Sir Patrick Hastings, in announcing the settlement, by which it was agreed that Miss Shirley Temple was to receive £2,000, the film corporation £1,000, and the film company £500, stated that the first defendants were the proprietors of the magazine Night and Day, which was published in London. It was only right to say that the two last defendants, the printers and publishers, were firms of the utmost respectability and highest reputation, and were innocently responsible in the matter.
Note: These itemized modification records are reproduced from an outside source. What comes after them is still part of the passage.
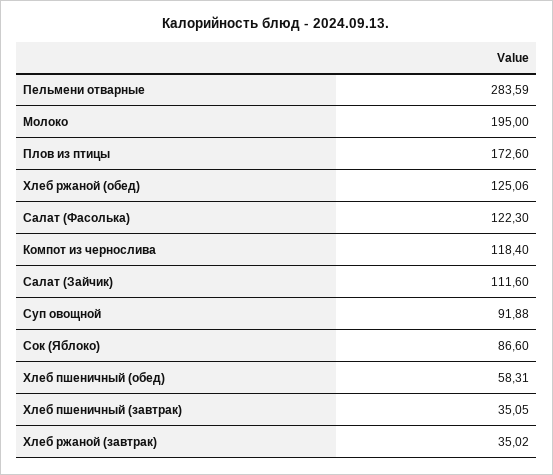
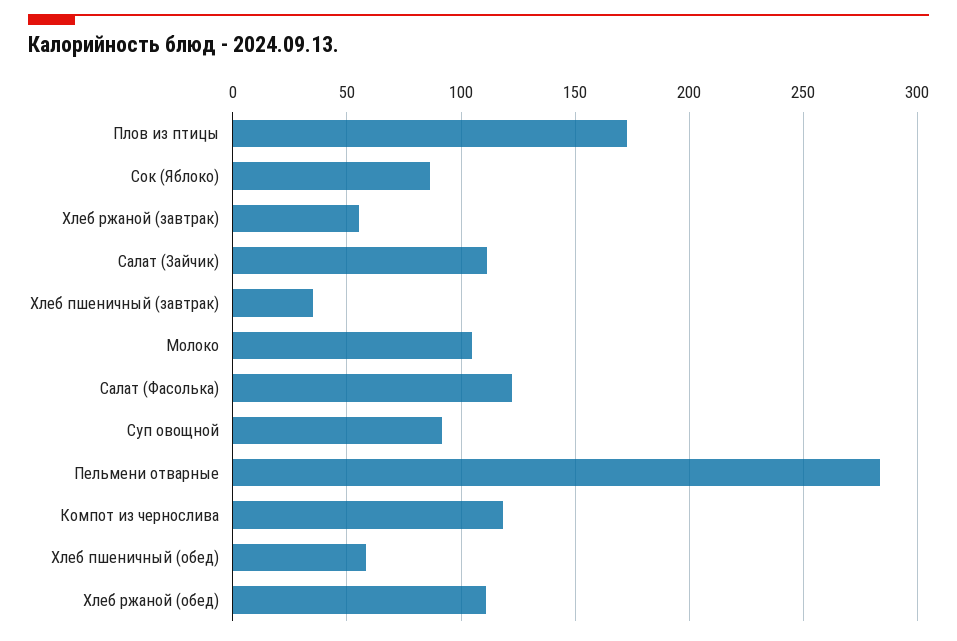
  {
    "Пельмени отварные": 283.59,
-   "Молоко": 195,
+   "Молоко": 105,
    "Плов из птицы": 172.6,
-   "Хлеб ржаной (обед)": 125.06,
+   "Хлеб ржаной (обед)": 110,
    "Салат (Фасолька)": 122.3,
    "Компот из чернослива": 118.4,
    "Салат (Зайчик)": 111.6,
    "Суп овощной": 91.88,
    "Сок (Яблоко)": 86.6,
    "Хлеб пшеничный (обед)": 58.31,
    "Хлеб пшеничный (завтрак)": 35.05,
-   "Хлеб ржаной (завтрак)": 35.02
+   "Хлеб ржаной (завтрак)": 55
  }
The plaintiff, Miss Shirley Temple, a child of nine years, has a world-wide reputation as an artist in films. The two plaintiff companies produced her in a film called Wee Willie Winkie, based on Rudyard Kipling’s story.
On October 28 last year Night and Day Magazines, Limited, published an article written by Mr Graham Greene. In his (counsel’s) view it was one of the most horrible libels that one could well imagine. Obviously he would not read it all – it was better that he should not – but a glance at the statement of claim, where a poster was set out, was quite sufficient to show the nature of the libel written about this child.
This beastly publication, said counsel, was written, and it was right to say that every respectable distributor in London refused to be a party to selling it. Notwithstanding that, the magazine company, with the object no doubt of increasing the sale, proceeded to advertise the fact that it had been banned.
Shirley Temple was an American and lived in America. If she had been in England and the publication in America it would have been right for the American Courts to have taken notice of it. It was equally right that, the position being reversed, her friends in America should know that the Courts here took notice of such a publication.